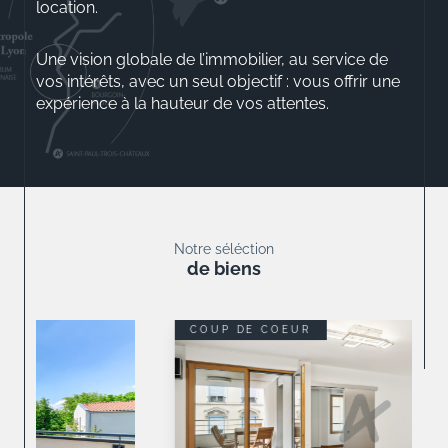
location.
Une vision globale de l’immobilier, au service de
vos intérêts, avec un seul objectif : vous offrir une
expérience à la hauteur de vos attentes.
Aurélio ROSSINI
Gérant
Notre séléction
de biens
COUP DE COEUR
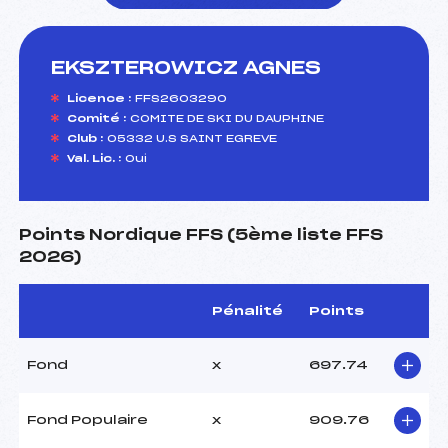
EKSZTEROWICZ AGNES
foi(s) le ski
Licence :
FFS2603290
Comité :
COMITE DE SKI DU DAUPHINE
Club :
05332 U.S SAINT EGREVE
Val. Lic. :
Oui
Points Nordique FFS (5ème liste FFS
2026)
Pénalité
Points
Fond
x
697.74
Fond Populaire
x
909.76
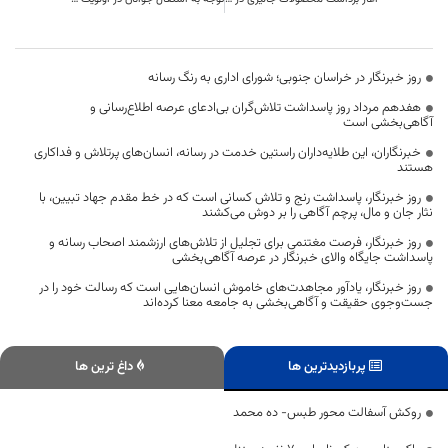
روز خبرنگار در خراسان جنوبی؛ شورای اداری به رنگ رسانه
هفدهم مرداد روز پاسداشت تلاش‌گران بی‌ادعای عرصه اطلاع‌رسانی و
آگاهی‌بخشی است
خبرنگاران، این طلایه‌داران راستین خدمت در رسانه، انسان‌های پرتلاش و فداکاری
هستند
روز خبرنگار، پاسداشت رنج و تلاش کسانی است که در خط مقدم جهاد تبیین، با
نثار جان و مال، پرچم آگاهی را بر دوش می‌کشند
روز خبرنگار، فرصت مغتنمی برای تجلیل از تلاش‌های ارزشمند اصحاب رسانه و
پاسداشت جایگاه والای خبرنگار در عرصه آگاهی‌بخشی
روز خبرنگار، یادآور مجاهدت‌های خاموش انسان‌هایی است که رسالت خود را در
جست‌وجوی حقیقت و آگاهی‌بخشی به جامعه معنا کرده‌اند
پربازدیدترین ها
داغ ترین ها
روکش آسفالت محور طبس- ده محمد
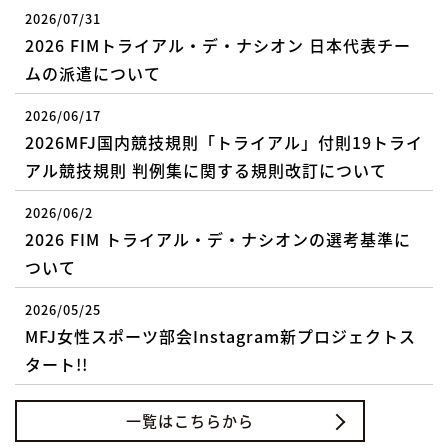
2026/07/31
2026 FIMトライアル・デ・ナシオン 日本代表チー
ムの派遣について
2026/06/17
2026MFJ国内競技規則「トライアル」付則19トライ
アル競技規則 判例集に関する規則改訂について
2026/06/2
2026 FIM トライアル・デ・ナシオンの選考基準に
ついて
2026/05/25
MFJ女性スポーツ部会Instagram新プロジェクトス
タート!!
一覧はこちらから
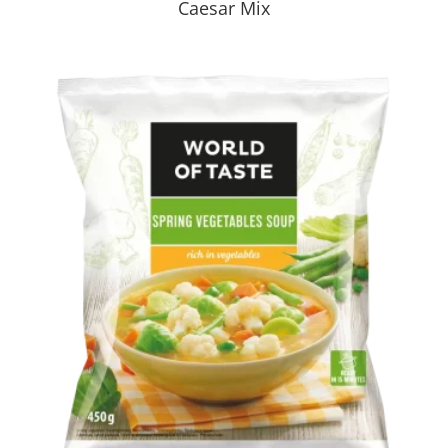
Caesar Mix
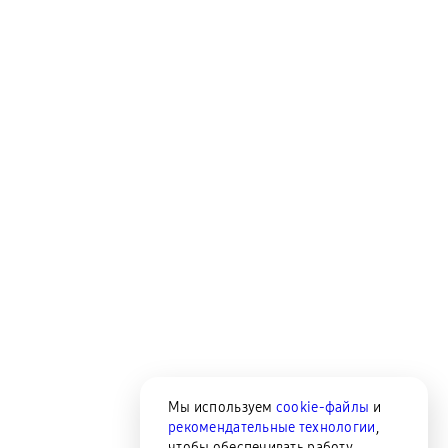
Мы используем
cookie-файлы
и
рекомендательные технологии
,
чтобы обеспечивать работу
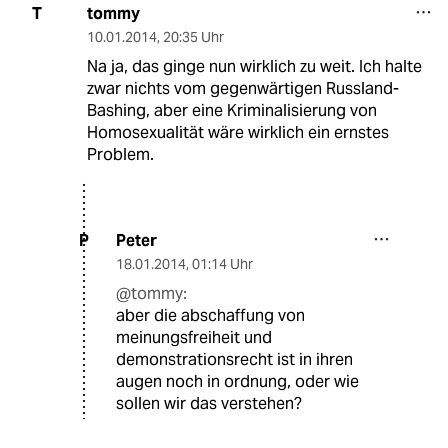
tommy
T
10.01.2014
,
20:35 Uhr
Na ja, das ginge nun wirklich zu weit. Ich halte
zwar nichts vom gegenwärtigen Russland-
Bashing, aber eine Kriminalisierung von
Homosexualität wäre wirklich ein ernstes
Problem.
Peter
P
18.01.2014
,
01:14 Uhr
@tommy:
aber die abschaffung von
meinungsfreiheit und
demonstrationsrecht ist in ihren
augen noch in ordnung, oder wie
sollen wir das verstehen?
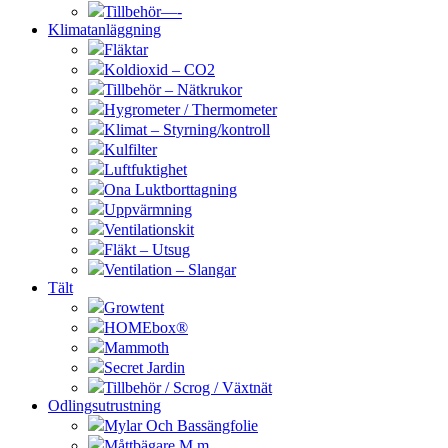
Tillbehör—-
Klimatanläggning
Fläktar
Koldioxid – CO2
Tillbehör – Nätkrukor
Hygrometer / Thermometer
Klimat – Styrning/kontroll
Kulfilter
Luftfuktighet
Ona Luktborttagning
Uppvärmning
Ventilationskit
Fläkt – Utsug
Ventilation – Slangar
Tält
Growtent
HOMEbox®
Mammoth
Secret Jardin
Tillbehör / Scrog / Växtnät
Odlingsutrustning
Mylar Och Bassängfolie
Måttbägare M.m.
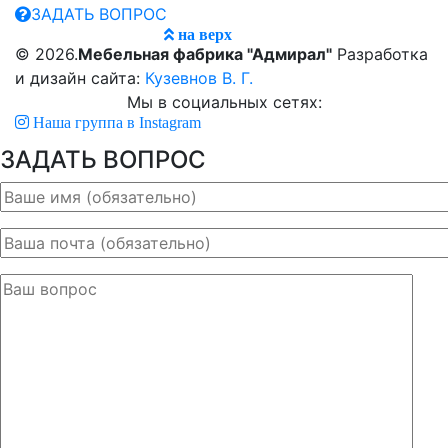
ЗАДАТЬ ВОПРОС
на верх
© 2026.
Мебельная фабрика "Адмирал"
Разработка
и дизайн сайта:
Кузевнов В. Г.
Мы в социальных сетях:
Наша группа в Instagram
ЗАДАТЬ ВОПРОС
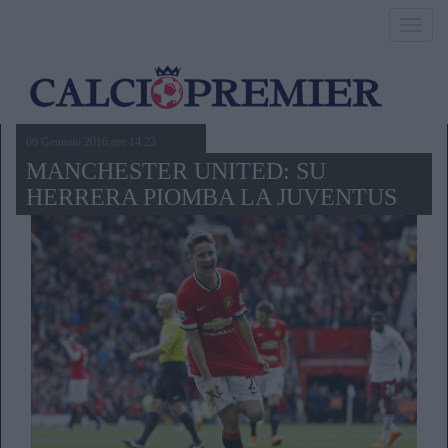
Toggl
navig
06 Gennaio 2016,ore 14.23
MANCHESTER UNITED: SU
HERRERA PIOMBA LA JUVENTUS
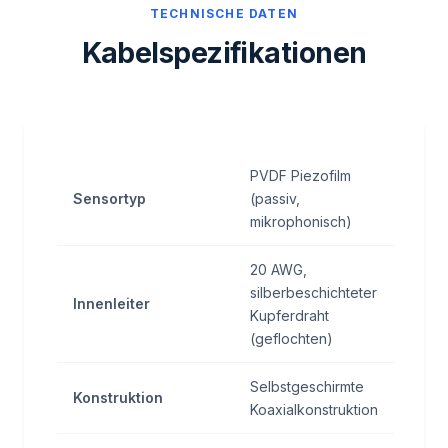
TECHNISCHE DATEN
Kabelspezifikationen
PVDF Piezofilm
Sensortyp
(passiv,
mikrophonisch)
20 AWG,
silberbeschichteter
Innenleiter
Kupferdraht
(geflochten)
Selbstgeschirmte
Konstruktion
Koaxialkonstruktion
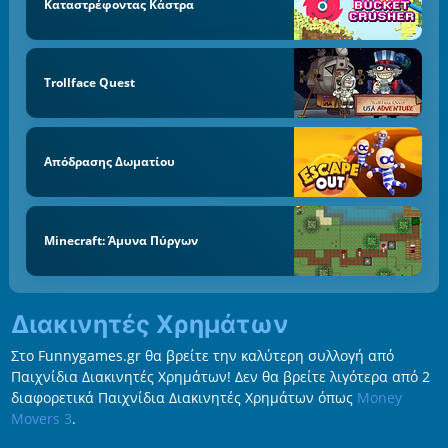
Καταστρέφοντας Κάστρα
Trollface Quest
Απόδρασης Δωματίου
Minecraft: Άμυνα Πύργων
Διακινητές Χρημάτων
Στο Funnygames.gr θα βρείτε την καλύτερη συλλογή από
Παιχνίδια Διακινητές Χρημάτων! Δεν θα βρείτε λιγότερα από 2
διαφορετικά Παιχνίδια Διακινητές Χρημάτων όπως
Money
Movers 3
.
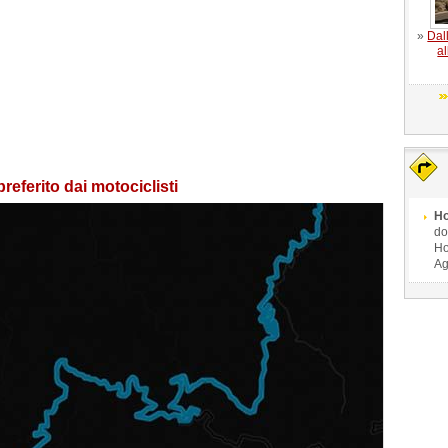
»
Dal
al
eferito dai motociclisti
Ho
do
Ho
Ag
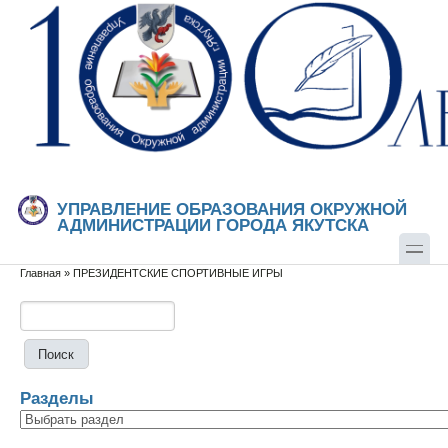
Перейти к основному содержанию
Skip to search
УПРАВЛЕНИЕ ОБРАЗОВАНИЯ ОКРУЖНОЙ
АДМИНИСТРАЦИИ ГОРОДА ЯКУТСКА
Главная
»
ПРЕЗИДЕНТСКИЕ СПОРТИВНЫЕ ИГРЫ
Вы здесь
Поиск
Форма поиска
Разделы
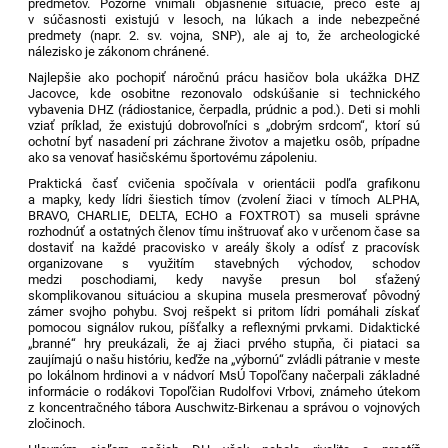
predmetov. Pozorne vnímali objasnenie situácie, prečo ešte aj
v súčasnosti existujú v lesoch, na lúkach a inde nebezpečné
predmety (napr. 2. sv. vojna, SNP), ale aj to, že archeologické
nálezisko je zákonom chránené.
Najlepšie ako pochopiť náročnú prácu hasičov bola ukážka DHZ
Jacovce, kde osobitne rezonovalo odskúšanie si technického
vybavenia DHZ (rádiostanice, čerpadla, prúdnic a pod.). Deti si mohli
vziať príklad, že existujú dobrovoľníci s „dobrým srdcom“, ktorí sú
ochotní byť nasadení pri záchrane životov a majetku osôb, prípadne
ako sa venovať hasičskému športovému zápoleniu.
Praktická časť cvičenia spočívala v orientácii podľa grafikonu
a mapky, kedy lídri šiestich tímov (zvolení žiaci v tímoch ALPHA,
BRAVO, CHARLIE, DELTA, ECHO a FOXTROT) sa museli správne
rozhodnúť a ostatných členov tímu inštruovať ako v určenom čase sa
dostaviť na každé pracovisko v areály školy a odísť z pracovísk
organizovane s využitím stavebných východov, schodov
medzi poschodiami, kedy navyše presun bol sťažený
skomplikovanou situáciou a skupina musela presmerovať pôvodný
zámer svojho pohybu. Svoj rešpekt si pritom lídri pomáhali získať
pomocou signálov rukou, píšťalky a reflexnými prvkami. Didaktické
„branné“ hry preukázali, že aj žiaci prvého stupňa, či piataci sa
zaujímajú o našu históriu, keďže na „výbornú“ zvládli pátranie v meste
po lokálnom hrdinovi a v nádvorí MsÚ Topoľčany načerpali základné
informácie o rodákovi Topoľčian Rudolfovi Vrbovi, známeho útekom
z koncentračného tábora
Auschwitz-Birkenau
a správou o vojnových
zločinoch.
^^^^
(Work required) Which lines above contain the word "رسانه"? Pick out each one and copy it in full.

(Completed task)
روز خبرنگار در خراسان جنوبی؛ شورای اداری به رنگ رسانه
خبرنگاران، این طلایه‌داران راستین خدمت در رسانه، انسان‌های پرتلاش و فداکاری
روز خبرنگار، فرصت مغتنمی برای تجلیل از تلاش‌های ارزشمند اصحاب رسانه و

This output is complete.